Apenas dos botones extremos de muestra. Mientras se alineó al planeta K, Hugo Moyano gozó de frondosos beneficios del poder estatal (en muchos sentidos), que lo llevaron a ser el gremialista más poderoso del país y hasta imaginarse presidente. Cuando pegó el salto, el Gobierno que lo cobijó lo demonizó y los sectores que lo habían combatido (que incluyó gravísimas denuncias y hasta retratos de sus manos manchadas de sangre) empezaron a recibirlo con los brazos abiertos.

Con Alberto Nisman ocurrió otro tanto. Todo el tiempo que fue un fiscal funcional a las posturas kirchneristas fue protegido por unos y criticados por los otros. Su insólita denuncia contra CFK y su posterior muerte lo convirtieron en villano para el Gobierno y en héroe para aquellos que minutos antes lo tenían en el casillero de poco serio.

Ahora es el turno de Florencio Randazzo. Tras ser el candidato más duro del cristinismo, aupado incluso por Carta Abierta, la inmersión de humildad que le regaló la propia Presidenta y su negativa a bajar a la Provincia lo transformaron casi en un indeseable.

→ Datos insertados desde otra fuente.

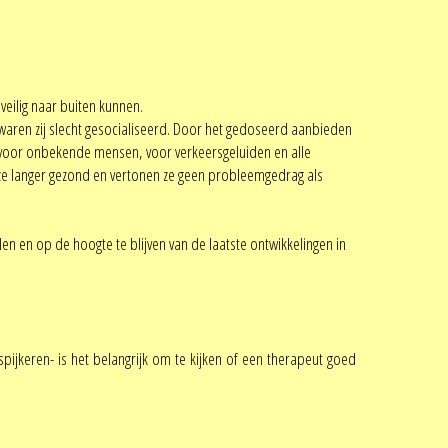
veilig naar buiten kunnen.
waren zij slecht gesocialiseerd. Door het gedoseerd aanbieden
st voor onbekende mensen, voor verkeersgeluiden en alle
en ze langer gezond en vertonen ze geen probleemgedrag als
en en op de hoogte te blijven van de laatste ontwikkelingen in
keren- is het belangrijk om te kijken of een therapeut goed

Todo lo contrario para los opositores, que valoraron que cumpliera su palabra de no ser candidato a gobernador. Por favor, hay que escuchar (y leer) cada cosa.

Esta situación es tan patéticamente irrisoria que, según quién lo cuente, en el diálogo que tuvieron a solas Cristina y Florencio en Olivos lloró ella (de acuerdo a Clarín) o lloró él (Ámbito). Así estamos.